__Written task__. Please set down each entry exactly, omitting any picture it holds.

__Dataset extract__.
━━━━
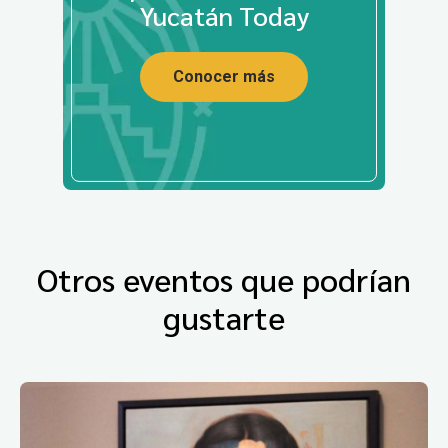
Yucatán Today
Conocer más
Otros eventos que podrían
gustarte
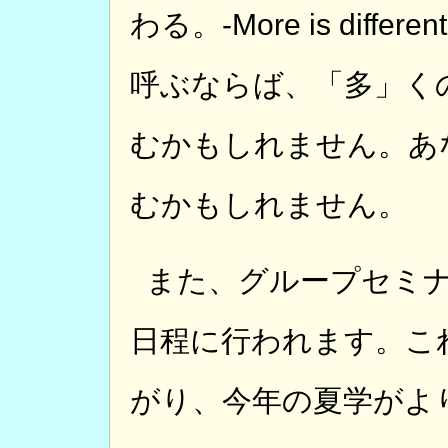
わる。-More is dif
呼ぶならば、「多」く
むかもしれません。あ
むかもしれません。
また、グループセミ
日程に行われます。こ
がり、今年の夏学がよ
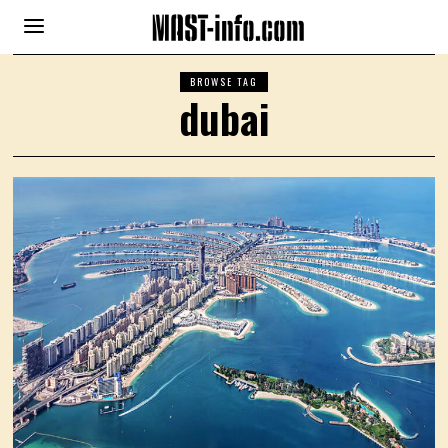
BROWSE TAG
dubai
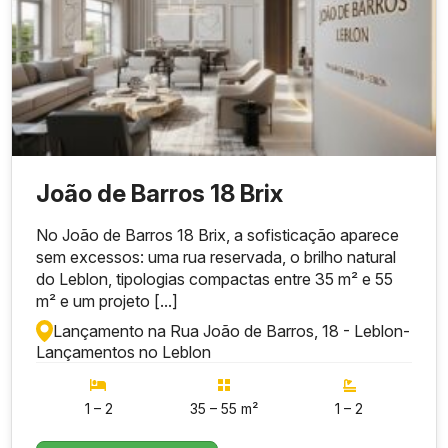
João de Barros 18 Brix
No João de Barros 18 Brix, a sofisticação aparece
sem excessos: uma rua reservada, o brilho natural
do Leblon, tipologias compactas entre 35 m² e 55
m² e um projeto [...]
Lançamento na Rua João de Barros, 18 - Leblon
-
Lançamentos no Leblon
1 – 2
35 – 55 m²
1 – 2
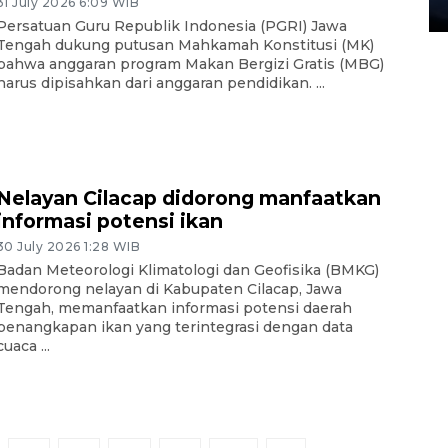
31 July 2026 6:09 WIB
27 July 2026 20:07 WIB
Persatuan Guru Republik Indonesia (PGRI) Jawa
Tengah dukung putusan Mahkamah Konstitusi (MK)
bahwa anggaran program Makan Bergizi Gratis (MBG)
harus dipisahkan dari anggaran pendidikan. ...
Nelayan Cilacap didorong manfaatkan
informasi potensi ikan
30 July 2026 1:28 WIB
Badan Meteorologi Klimatologi dan Geofisika (BMKG)
mendorong nelayan di Kabupaten Cilacap, Jawa
Tengah, memanfaatkan informasi potensi daerah
penangkapan ikan yang terintegrasi dengan data
cuaca ...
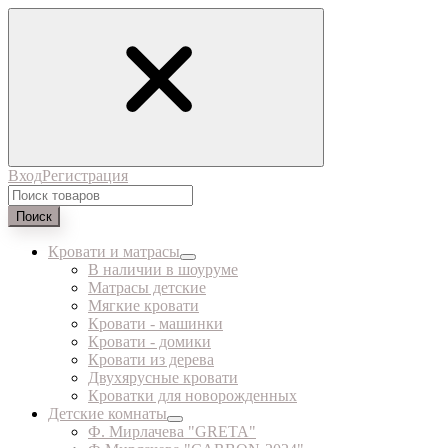
Вход
Регистрация
Поиск
Кровати и матрасы
В наличии в шоуруме
Матрасы детские
Мягкие кровати
Кровати - машинки
Кровати - домики
Кровати из дерева
Двухярусные кровати
Кроватки для новорожденных
Детские комнаты
Ф. Мирлачева "GRETA"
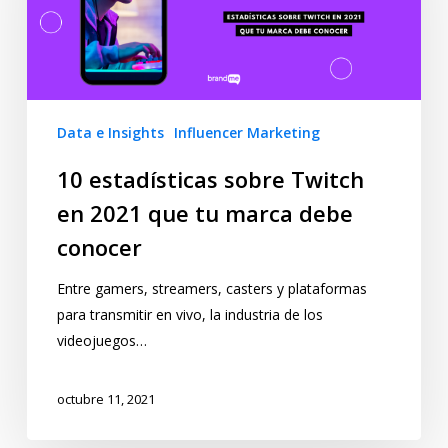
Data e Insights
Influencer Marketing
10 estadísticas sobre Twitch
en 2021 que tu marca debe
conocer
Entre gamers, streamers, casters y plataformas
para transmitir en vivo, la industria de los
videojuegos…
octubre 11, 2021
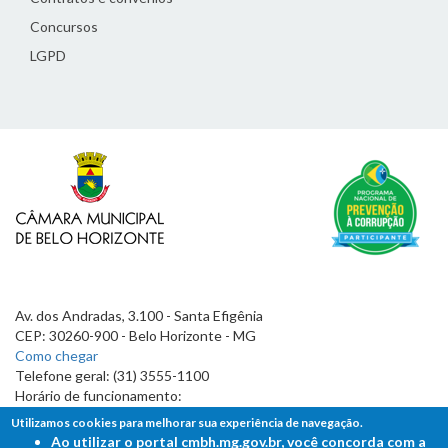
Concursos
LGPD
Av. dos Andradas, 3.100 - Santa Efigênia
CEP: 30260-900 - Belo Horizonte - MG
Como chegar
Telefone geral: (31) 3555-1100
Horário de funcionamento:
7h às 19h
Utilizamos cookies para melhorar sua experiência de navegação.
Ao utilizar o portal cmbh.mg.gov.br, você concorda com a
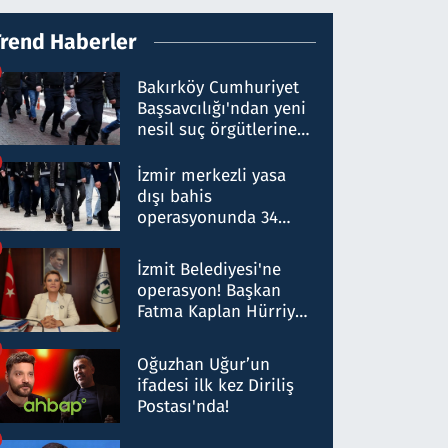
Trend Haberler
Bakırköy Cumhuriyet
Başsavcılığı'ndan yeni
nesil suç örgütlerine
operasyon: 50 şüpheli
hakkında gözaltı kararı
İzmir merkezli yasa
dışı bahis
operasyonunda 34
gözaltı: Yaklaşık 2
Milyar liralık para
İzmit Belediyesi'ne
trafiği tespit edildi
operasyon! Başkan
Fatma Kaplan Hürriyet
ve eşi gözaltına alındı
Oğuzhan Uğur’un
ifadesi ilk kez Diriliş
Postası'nda!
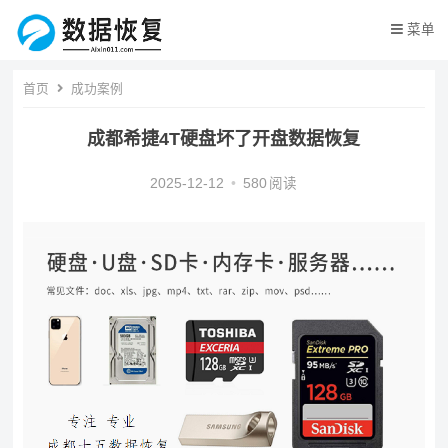
菜单
首页
成功案例
成都希捷4T硬盘坏了开盘数据恢复
2025-12-12
•
580
阅读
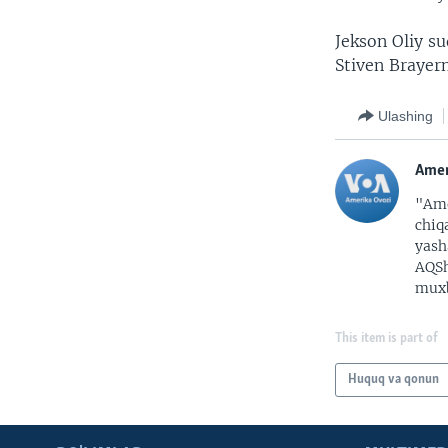
Jekson Oliy su
Stiven Brayern
Ulashing
Amer
"Ame
chiq
yash
AQSh
muxb
This item is part of
Huquq va qonun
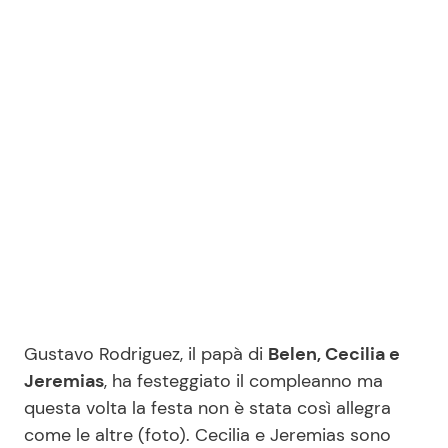
Benessere
Cucina e Ricette
Casa
Consigli di Cucina
Moda e Style
Dolci
Mondo Mamma
Le Ricette in TV
News benessere
Primi Piatti
Salute
Ricette Facili e Veloci
Gustavo Rodriguez, il papà di
Belen, Cecilia e
Viaggi e Turismo
Ricette Feste
Jeremias
, ha festeggiato il compleanno ma
questa volta la festa non è stata così allegra
Festività
Ricette per Bambini
come le altre (foto). Cecilia e Jeremias sono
━━━━
__Answer to the exercise__.
Yucatán Today
Conocer más
Otros eventos que podrían
gustarte
わる。-More is dif
呼ぶならば、「多」く
むかもしれません。あ
むかもしれません。
また、グループセミ
日程に行われます。こ
がり、今年の夏学がよ
BROWSE TAG
dubai
João de Barros 18 Brix
No João de Barros 18 Brix, a sofisticação aparece
sem excessos: uma rua reservada, o brilho natural
do Leblon, tipologias compactas entre 35 m² e 55
m² e um projeto [...]
Lançamento na Rua João de Barros, 18 - Leblon
-
Lançamentos no Leblon
1 – 2
35 – 55 m²
1 – 2
31 July 2026 6:09 WIB
27 July 2026 20:07 WIB
Persatuan Guru Republik Indonesia (PGRI) Jawa
Tengah dukung putusan Mahkamah Konstitusi (MK)
bahwa anggaran program Makan Bergizi Gratis (MBG)
harus dipisahkan dari anggaran pendidikan. ...
Nelayan Cilacap didorong manfaatkan
informasi potensi ikan
30 July 2026 1:28 WIB
Badan Meteorologi Klimatologi dan Geofisika (BMKG)
mendorong nelayan di Kabupaten Cilacap, Jawa
Tengah, memanfaatkan informasi potensi daerah
penangkapan ikan yang terintegrasi dengan data
cuaca ...
Вход
Регистрация
Поиск
Кровати и матрасы
В наличии в шоуруме
Матрасы детские
Мягкие кровати
Кровати - машинки
Кровати - домики
Кровати из дерева
Двухярусные кровати
Кроватки для новорожденных
Детские комнаты
Ф. Мирлачева "GRETA"
Data e Insights
Influencer Marketing
10 estadísticas sobre Twitch
en 2021 que tu marca debe
conocer
Entre gamers, streamers, casters y plataformas
para transmitir en vivo, la industria de los
videojuegos…
octubre 11, 2021
Concursos
LGPD
Av. dos Andradas, 3.100 - Santa Efigênia
CEP: 30260-900 - Belo Horizonte - MG
Como chegar
Telefone geral: (31) 3555-1100
Horário de funcionamento:
7h às 19h
Utilizamos cookies para melhorar sua experiência de navegação.
Ao utilizar o portal cmbh.mg.gov.br, você concorda com a
Trend Haberler
Bakırköy Cumhuriyet
Başsavcılığı'ndan yeni
nesil suç örgütlerine
operasyon: 50 şüpheli
hakkında gözaltı kararı
İzmir merkezli yasa
dışı bahis
operasyonunda 34
gözaltı: Yaklaşık 2
Milyar liralık para
İzmit Belediyesi'ne
trafiği tespit edildi
operasyon! Başkan
Fatma Kaplan Hürriyet
ve eşi gözaltına alındı
Oğuzhan Uğur’un
ifadesi ilk kez Diriliş
Postası'nda!
菜单
首页
成功案例
成都希捷4T硬盘坏了开盘数据恢复
2025-12-12
•
580
阅读
Jekson Oliy su
Stiven Brayern
Ulashing
Amer
"Ame
chiq
yash
AQSh
muxb
This item is part of
Huquq va qonun
Benessere
Cucina e Ricette
Casa
Consigli di Cucina
Moda e Style
Dolci
Mondo Mamma
Le Ricette in TV
News benessere
Primi Piatti
Salute
Ricette Facili e Veloci
Gustavo Rodriguez, il papà di
Belen, Cecilia e
Viaggi e Turismo
Ricette Feste
Jeremias
, ha festeggiato il compleanno ma
questa volta la festa non è stata così allegra
Festività
Ricette per Bambini
come le altre (foto). Cecilia e Jeremias sono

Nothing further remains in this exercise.